Word for word, repeat the data that follows. Do not include the pictures.

Start of Provided data

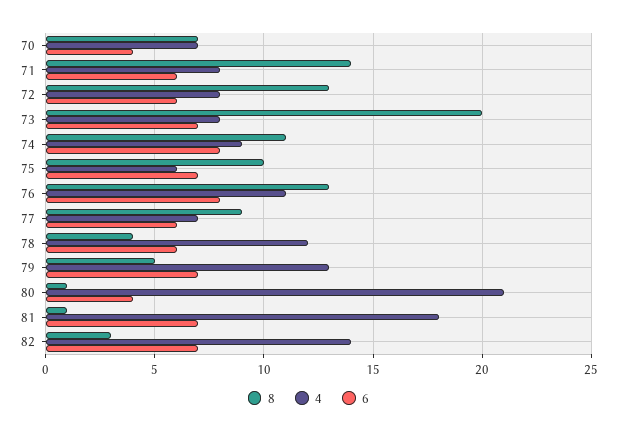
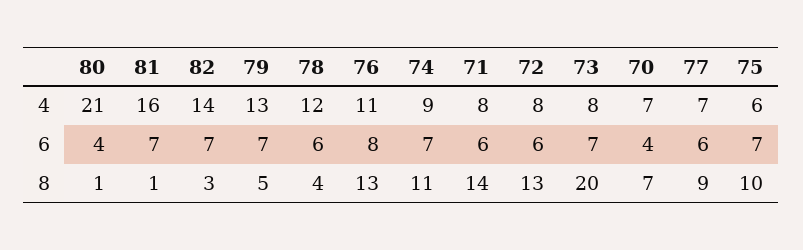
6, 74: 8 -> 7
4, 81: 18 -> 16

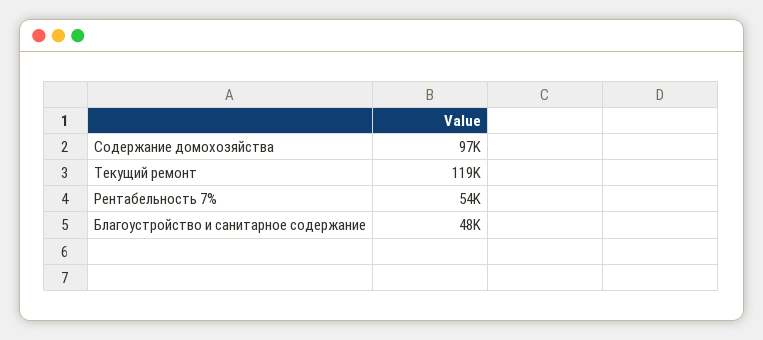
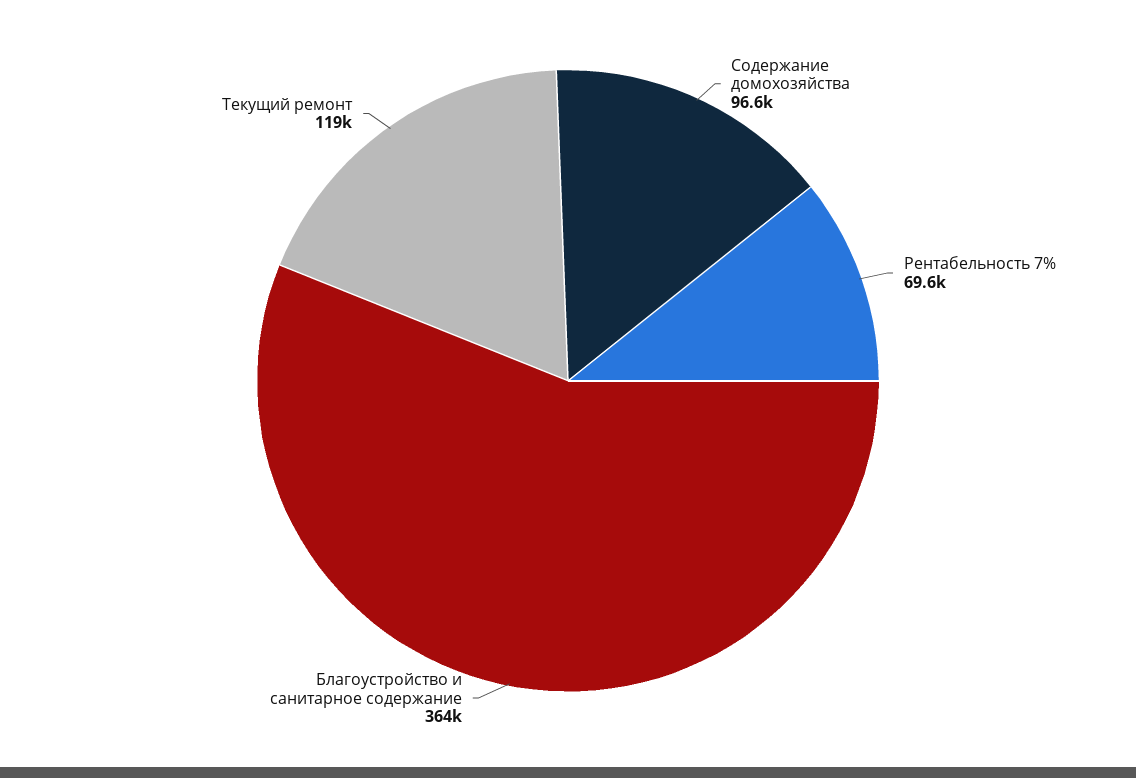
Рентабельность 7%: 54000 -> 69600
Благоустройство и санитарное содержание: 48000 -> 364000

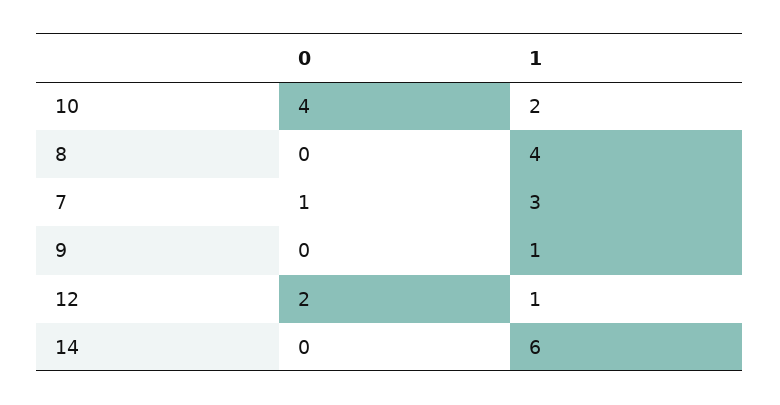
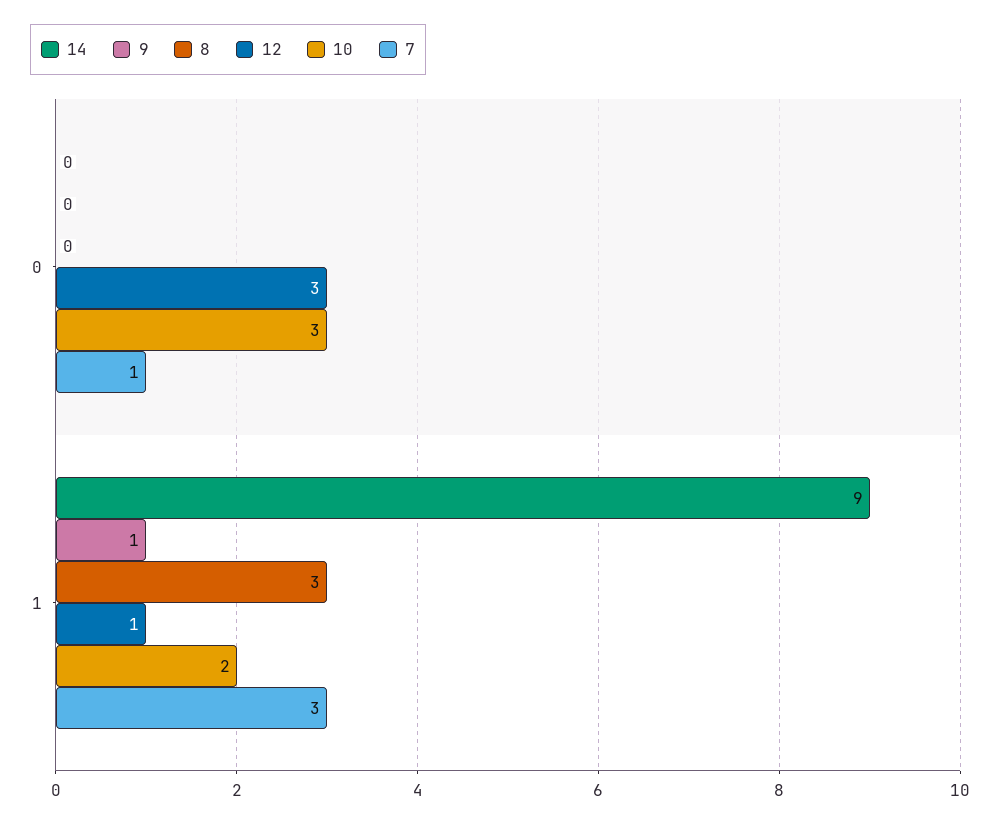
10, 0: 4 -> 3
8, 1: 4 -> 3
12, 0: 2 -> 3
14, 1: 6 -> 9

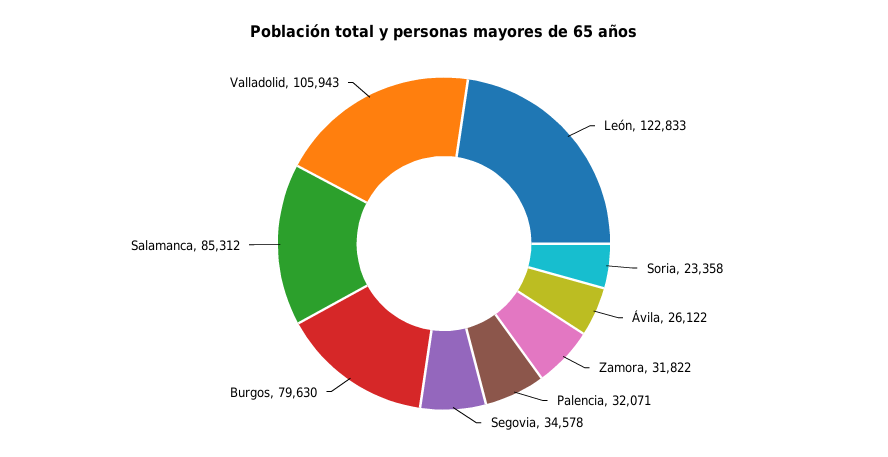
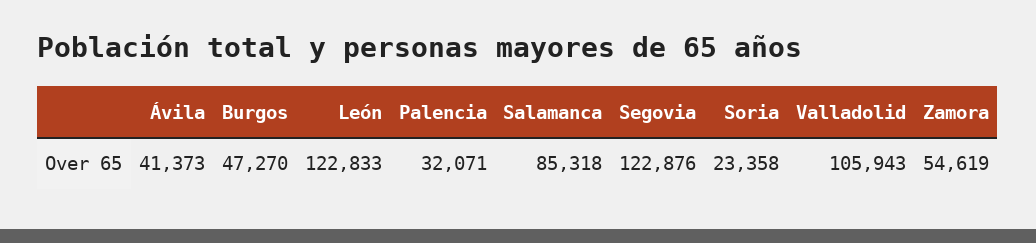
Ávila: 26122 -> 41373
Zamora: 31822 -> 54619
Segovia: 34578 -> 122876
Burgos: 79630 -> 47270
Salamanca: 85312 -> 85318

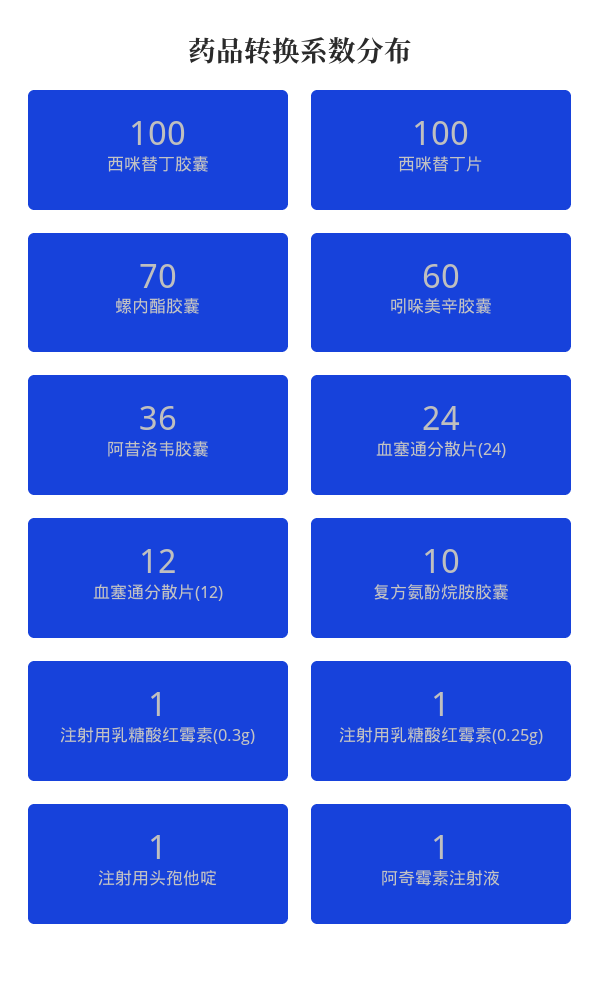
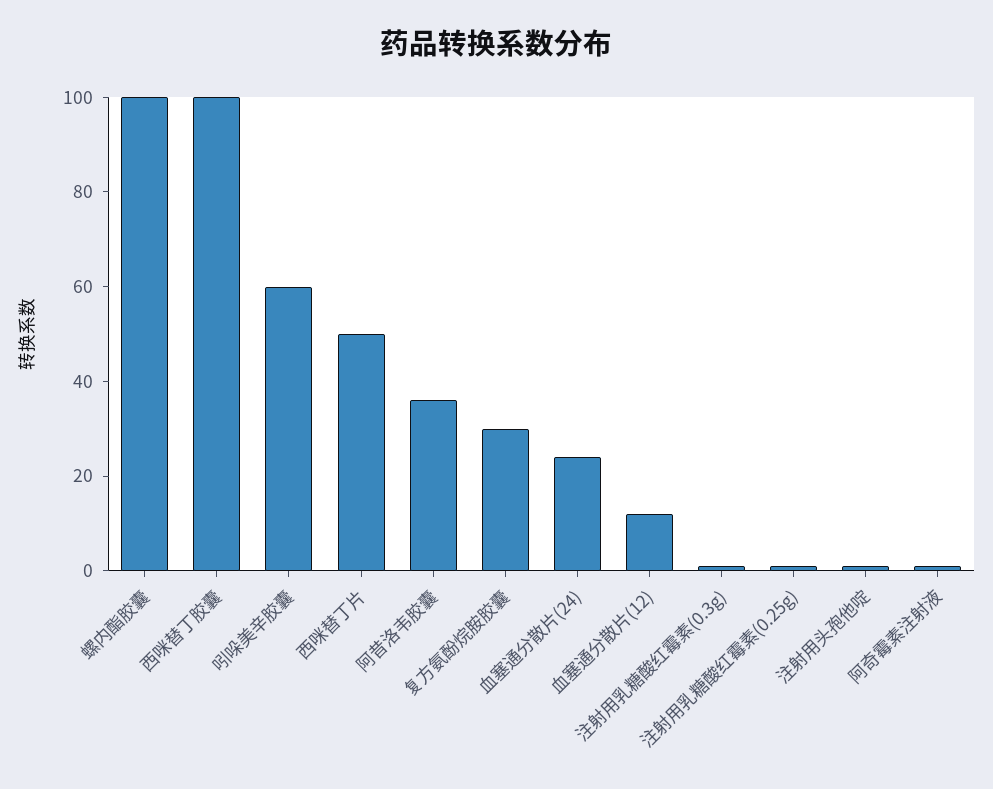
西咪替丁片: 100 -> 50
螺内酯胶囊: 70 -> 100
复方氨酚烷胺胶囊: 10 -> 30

End of Provided data

**Solution for this exercise**
6, 74: 8 -> 7
4, 81: 18 -> 16

Рентабельность 7%: 54000 -> 69600
Благоустройство и санитарное содержание: 48000 -> 364000

10, 0: 4 -> 3
8, 1: 4 -> 3
12, 0: 2 -> 3
14, 1: 6 -> 9

Ávila: 26122 -> 41373
Zamora: 31822 -> 54619
Segovia: 34578 -> 122876
Burgos: 79630 -> 47270
Salamanca: 85312 -> 85318

西咪替丁片: 100 -> 50
螺内酯胶囊: 70 -> 100
复方氨酚烷胺胶囊: 10 -> 30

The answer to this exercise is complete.